» Problem
Exclude the pictures. Transcribe exactly, and only, the lines from the one holding "Format example (made" to the end of the material below.

START Records provided

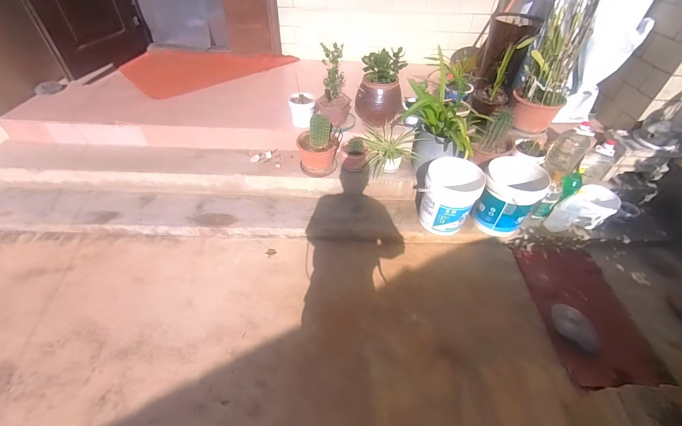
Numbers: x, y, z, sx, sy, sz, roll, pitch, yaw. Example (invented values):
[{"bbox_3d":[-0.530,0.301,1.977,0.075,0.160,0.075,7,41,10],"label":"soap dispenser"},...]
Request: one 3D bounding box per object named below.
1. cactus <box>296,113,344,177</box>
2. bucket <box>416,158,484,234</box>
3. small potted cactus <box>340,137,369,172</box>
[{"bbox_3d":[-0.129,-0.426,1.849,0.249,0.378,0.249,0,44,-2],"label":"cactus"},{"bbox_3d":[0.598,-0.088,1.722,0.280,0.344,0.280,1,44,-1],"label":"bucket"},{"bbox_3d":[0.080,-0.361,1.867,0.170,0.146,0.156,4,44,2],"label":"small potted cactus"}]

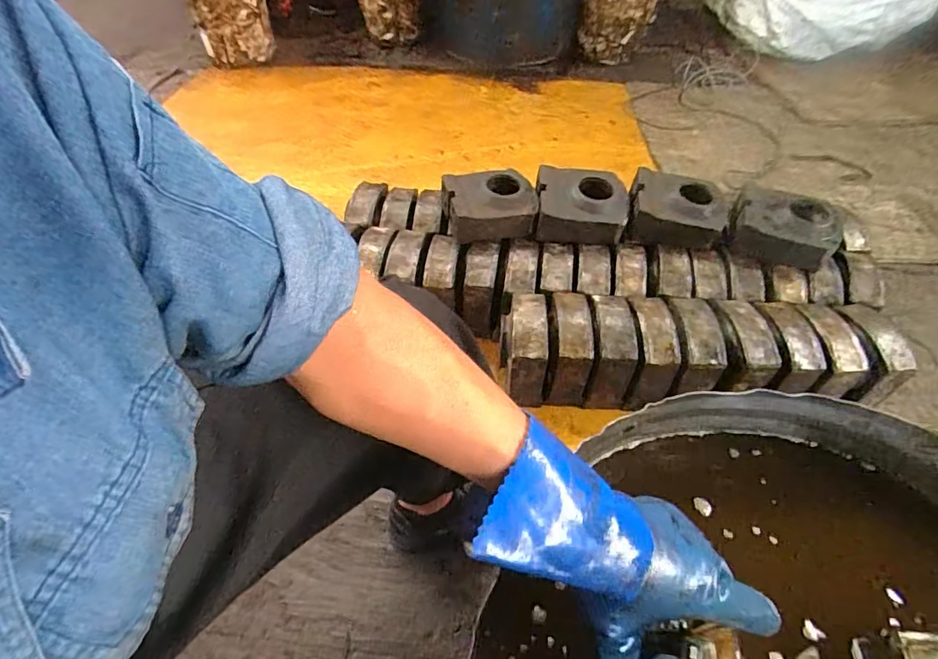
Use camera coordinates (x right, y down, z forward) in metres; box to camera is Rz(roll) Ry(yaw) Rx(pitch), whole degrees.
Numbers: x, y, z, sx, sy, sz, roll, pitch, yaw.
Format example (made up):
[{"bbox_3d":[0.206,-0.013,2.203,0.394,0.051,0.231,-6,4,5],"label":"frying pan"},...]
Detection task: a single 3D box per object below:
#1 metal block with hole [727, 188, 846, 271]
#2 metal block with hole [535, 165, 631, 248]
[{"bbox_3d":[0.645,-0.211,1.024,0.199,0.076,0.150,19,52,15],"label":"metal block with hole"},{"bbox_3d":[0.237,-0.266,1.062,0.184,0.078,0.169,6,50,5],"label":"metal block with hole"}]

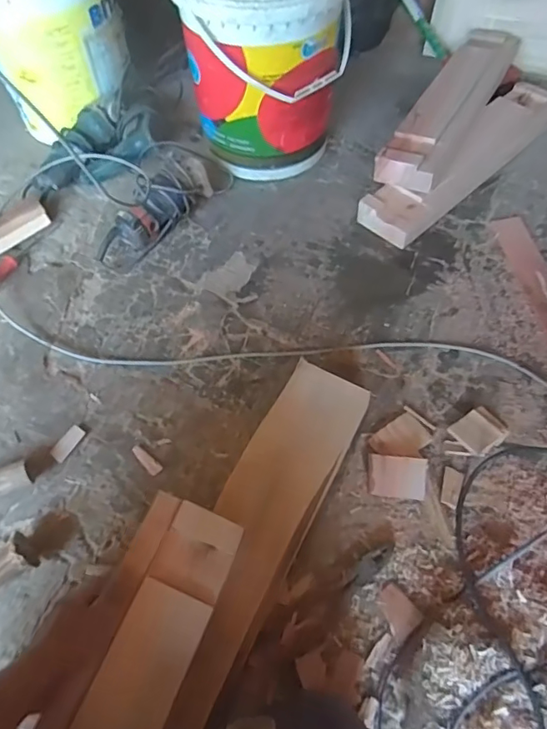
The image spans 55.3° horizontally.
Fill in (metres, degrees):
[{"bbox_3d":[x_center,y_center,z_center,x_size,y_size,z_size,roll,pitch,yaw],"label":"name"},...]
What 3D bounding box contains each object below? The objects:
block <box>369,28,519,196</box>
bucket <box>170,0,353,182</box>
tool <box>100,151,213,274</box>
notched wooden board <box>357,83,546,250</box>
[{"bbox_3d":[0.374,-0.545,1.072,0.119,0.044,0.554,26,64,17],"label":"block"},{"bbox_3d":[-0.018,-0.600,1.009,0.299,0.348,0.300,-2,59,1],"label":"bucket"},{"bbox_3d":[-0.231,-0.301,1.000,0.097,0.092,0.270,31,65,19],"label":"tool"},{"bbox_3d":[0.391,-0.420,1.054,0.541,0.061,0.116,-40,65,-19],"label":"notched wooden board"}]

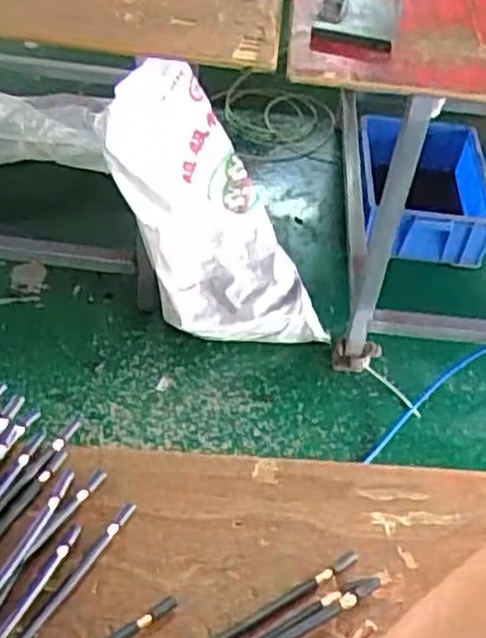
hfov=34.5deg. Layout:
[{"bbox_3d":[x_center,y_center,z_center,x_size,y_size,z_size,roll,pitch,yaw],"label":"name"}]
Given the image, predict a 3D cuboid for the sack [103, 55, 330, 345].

END Records provided

» Result for this task
Format example (made up):
[{"bbox_3d":[0.206,-0.013,2.203,0.394,0.051,0.231,-6,4,5],"label":"frying pan"},...]
Detection task: a single 3D box per object below:
#1 metal block with hole [727, 188, 846, 271]
#2 metal block with hole [535, 165, 631, 248]
[{"bbox_3d":[0.645,-0.211,1.024,0.199,0.076,0.150,19,52,15],"label":"metal block with hole"},{"bbox_3d":[0.237,-0.266,1.062,0.184,0.078,0.169,6,50,5],"label":"metal block with hole"}]

The image spans 55.3° horizontally.
Fill in (metres, degrees):
[{"bbox_3d":[x_center,y_center,z_center,x_size,y_size,z_size,roll,pitch,yaw],"label":"name"},...]
What 3D bounding box contains each object below? The objects:
block <box>369,28,519,196</box>
bucket <box>170,0,353,182</box>
tool <box>100,151,213,274</box>
notched wooden board <box>357,83,546,250</box>
[{"bbox_3d":[0.374,-0.545,1.072,0.119,0.044,0.554,26,64,17],"label":"block"},{"bbox_3d":[-0.018,-0.600,1.009,0.299,0.348,0.300,-2,59,1],"label":"bucket"},{"bbox_3d":[-0.231,-0.301,1.000,0.097,0.092,0.270,31,65,19],"label":"tool"},{"bbox_3d":[0.391,-0.420,1.054,0.541,0.061,0.116,-40,65,-19],"label":"notched wooden board"}]

hfov=34.5deg. Layout:
[{"bbox_3d":[x_center,y_center,z_center,x_size,y_size,z_size,roll,pitch,yaw],"label":"name"}]
Given the image, predict a 3D cuboid for the sack [103, 55, 330, 345].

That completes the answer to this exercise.